Thai shares bounced back from their biggest sell-off in 16 years this morning after the government scrapped controls on foreign stock buying, but the abrupt policy U-turn shattered confidence in its economic chiefs.
The market, which plunged 14.8 per cent yesterday - its biggest one-day drop since Iraq invaded Kuwait in 1990 - leapt 10.6 per cent after the army-appointed government exempted stock buying from controls on short-term currency inflows just a day after imposing them.
The stunning about-face in the wake of a foreigner-led rout that knocked $23 billion off Asia's worst-performing bourse this year and rekindled memories of the 1997/98 Asian financial crisis, brought howls of derision from analysts.
Domestic investors were equally scathing in their criticism of the technocrats appointed by the military leaders after their Sept. 19 coup to oust Prime Minister Thaksin Shinawatra.
"I'm stunned. They are truly incapable.

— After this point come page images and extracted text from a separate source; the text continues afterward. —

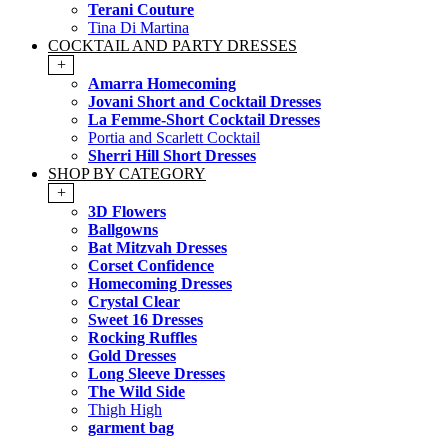
Terani Couture
Tina Di Martina
COCKTAIL AND PARTY DRESSES
+
Amarra Homecoming
Jovani Short and Cocktail Dresses
La Femme-Short Cocktail Dresses
Portia and Scarlett Cocktail
Sherri Hill Short Dresses
SHOP BY CATEGORY
+
3D Flowers
Ballgowns
Bat Mitzvah Dresses
Corset Confidence
Homecoming Dresses
Crystal Clear
Sweet 16 Dresses
Rocking Ruffles
Gold Dresses
Long Sleeve Dresses
The Wild Side
Thigh High
garment bag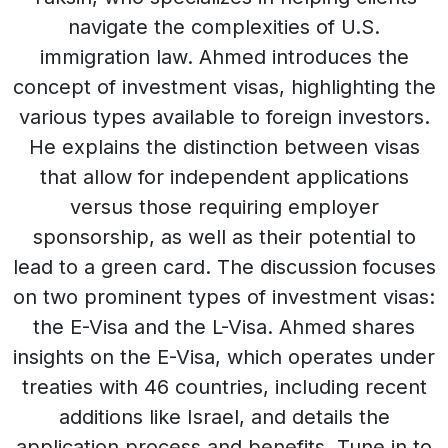
navigate the complexities of U.S.
immigration law. Ahmed introduces the
concept of investment visas, highlighting the
various types available to foreign investors.
He explains the distinction between visas
that allow for independent applications
versus those requiring employer
sponsorship, as well as their potential to
lead to a green card. The discussion focuses
on two prominent types of investment visas:
the E-Visa and the L-Visa. Ahmed shares
insights on the E-Visa, which operates under
treaties with 46 countries, including recent
additions like Israel, and details the
application process and benefits. Tune in to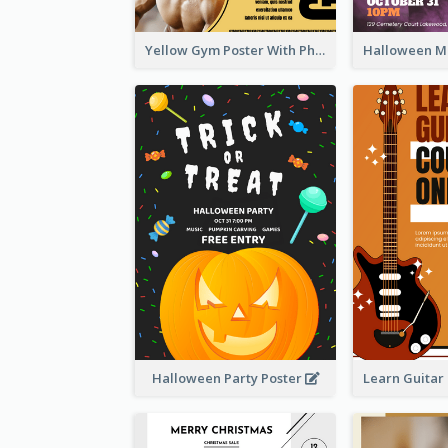
Yellow Gym Poster With Photos
Halloween Party Poster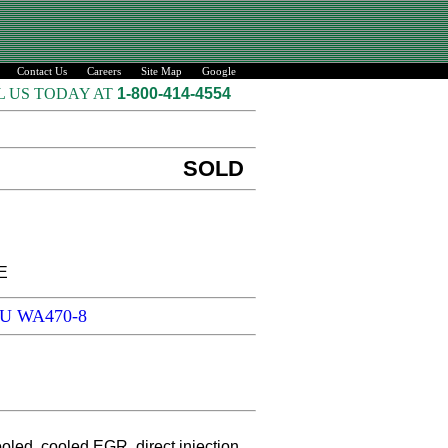
Contact Us
Careers
Site Map
Google
L US TODAY AT
1-800-414-4554
SOLD
E
SU WA470-8
ed, cooled EGR, direct injection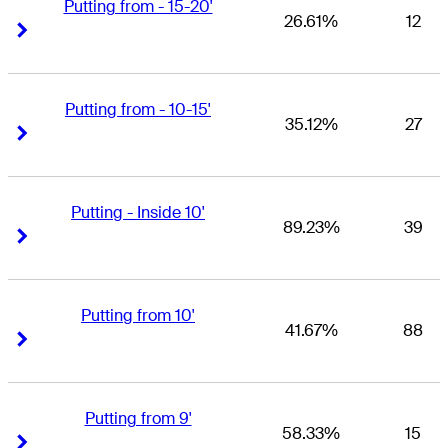
Putting from - 15-20'
26.61%
12
Right Arrow
Right Arrow
Putting from - 10-15'
35.12%
27
Right Arrow
Right Arrow
Putting - Inside 10'
89.23%
39
Right Arrow
Right Arrow
Putting from 10'
41.67%
88
Right Arrow
Right Arrow
Putting from 9'
58.33%
15
Right Arrow
Right Arrow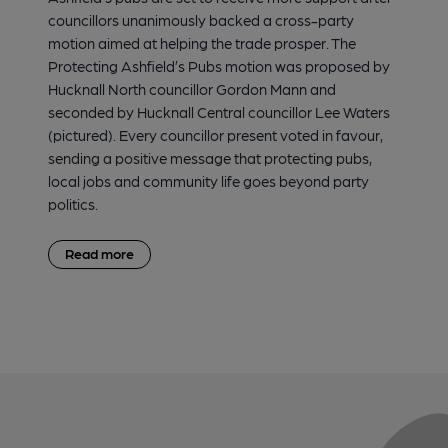
councillors unanimously backed a cross-party
motion aimed at helping the trade prosper. The
Protecting Ashfield’s Pubs motion was proposed by
Hucknall North councillor Gordon Mann and
seconded by Hucknall Central councillor Lee Waters
(pictured). Every councillor present voted in favour,
sending a positive message that protecting pubs,
local jobs and community life goes beyond party
politics.
Read more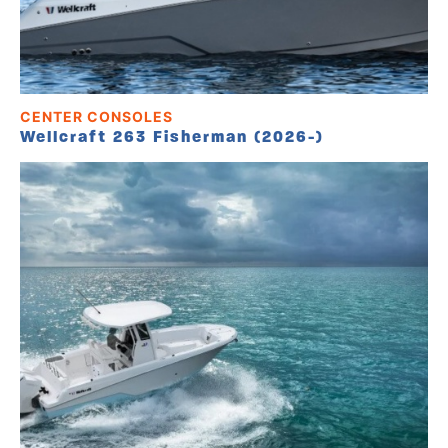
CENTER CONSOLES
Wellcraft 263 Fisherman (2026-)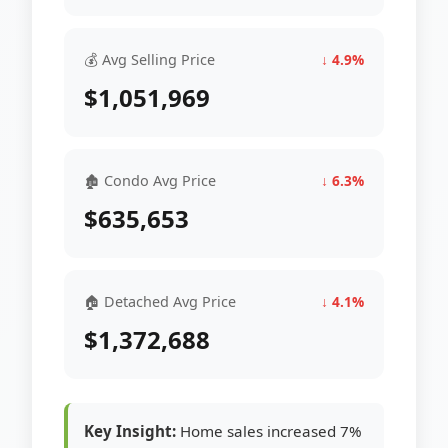
💰 Avg Selling Price
↓ 4.9%
$1,051,969
🏚 Condo Avg Price
↓ 6.3%
$635,653
🏠 Detached Avg Price
↓ 4.1%
$1,372,688
Key Insight:
Home sales increased 7%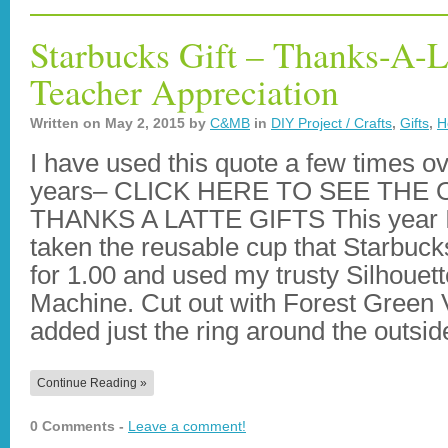
Starbucks Gift – Thanks-A-La
Teacher Appreciation
Written on
May 2, 2015
by
C&MB
in
DIY Project / Crafts
,
Gifts
,
H
I have used this quote a few times ov
years– CLICK HERE TO SEE THE
THANKS A LATTE GIFTS This year 
taken the reusable cup that Starbuck
for 1.00 and used my trusty Silhouett
Machine. Cut out with Forest Green 
added just the ring around the outsi
Continue Reading »
0 Comments -
Leave a comment!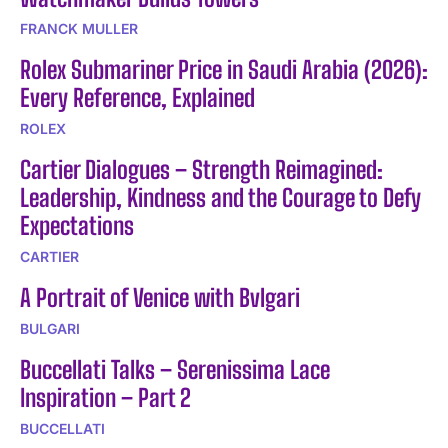
FRANCK MULLER
Rolex Submariner Price in Saudi Arabia (2026):
Every Reference, Explained
ROLEX
Cartier Dialogues – Strength Reimagined:
Leadership, Kindness and the Courage to Defy
Expectations
CARTIER
A Portrait of Venice with Bvlgari
BULGARI
Buccellati Talks – Serenissima Lace
Inspiration – Part 2
BUCCELLATI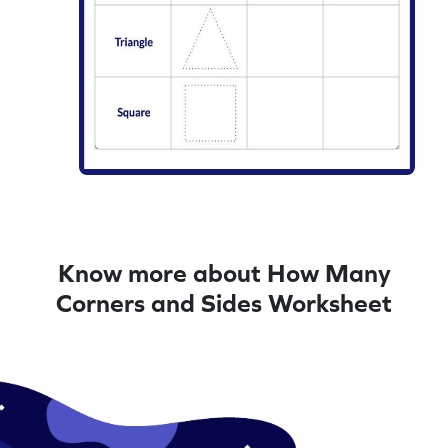
Know more about How Many
Corners and Sides Worksheet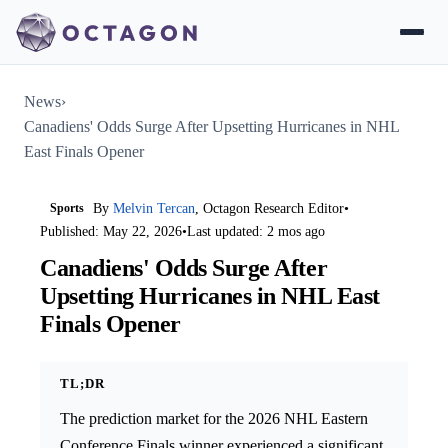
News
›
Canadiens' Odds Surge After Upsetting Hurricanes in NHL
East Finals Opener
Sports
By
Melvin Tercan
, Octagon Research Editor
•
Published: May 22, 2026
•
Last updated: 2 mos ago
Canadiens' Odds Surge After
Upsetting Hurricanes in NHL East
Finals Opener
TL;DR
The prediction market for the 2026 NHL Eastern
Conference Finals winner experienced a significant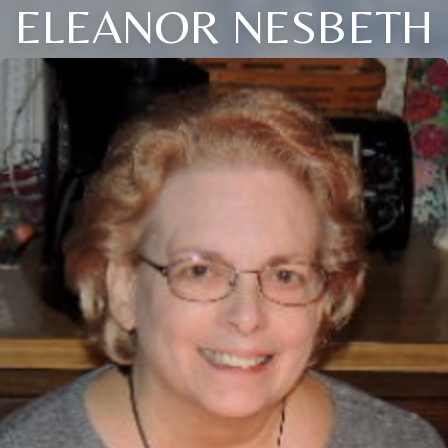
ELEANOR NESBETH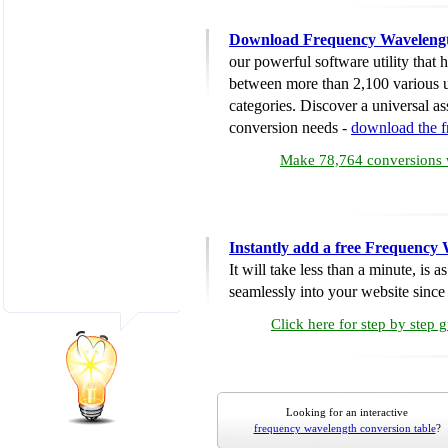
Download Frequency Wavelengt
our powerful software utility that
between more than 2,100 various u
categories. Discover a universal ass
conversion needs -
download the 
Make 78,764 conversions w
Instantly add a free Frequency
It will take less than a minute, is 
seamlessly into your website since i
Click here for step by step 
Looking for an interactive
frequency wavelength conversion table
?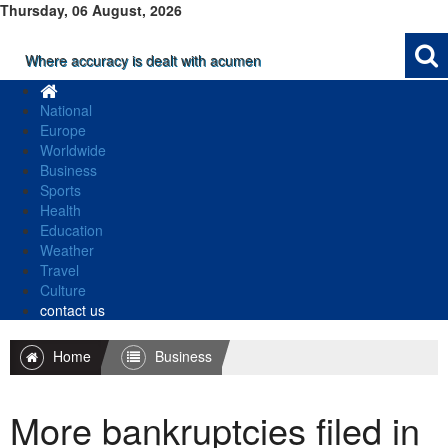
Thursday, 06 August, 2026
Where accuracy is dealt with acumen
National
Europe
Worldwide
Business
Sports
Health
Education
Weather
Travel
Culture
contact us
Home
Business
More bankruptcies filed in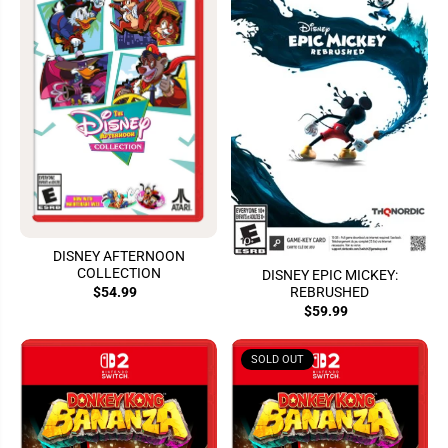
DISNEY AFTERNOON
COLLECTION
DISNEY EPIC MICKEY:
REBRUSHED
$54.99
$59.99
SOLD OUT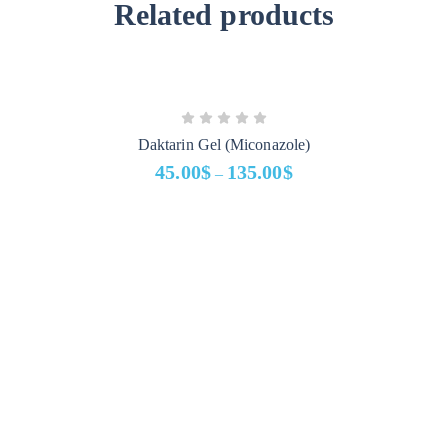
Related products
Daktarin Gel (Miconazole)
45.00
$
135.00
$
–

Please, get the hell out," 35-year-old businessman Chan Pornpipatkul said.
The rally, spearheaded by big-cap stocks such as oil-and-gas firm PTT PCL and Bangkok Bank - owned in part by the foreigners who had stampeded for the exit yesterday - was the market's biggest one-day jump in seven years.
But the foreigners who ditched a net $700 million of stock a day earlier were in no hurry to return, analysts said.
"They're still cautious as the measures have ruined confidence. I think domestic funds may take this chance to collect shares," Capital Nomura analyst Kavee Chukijkasem said.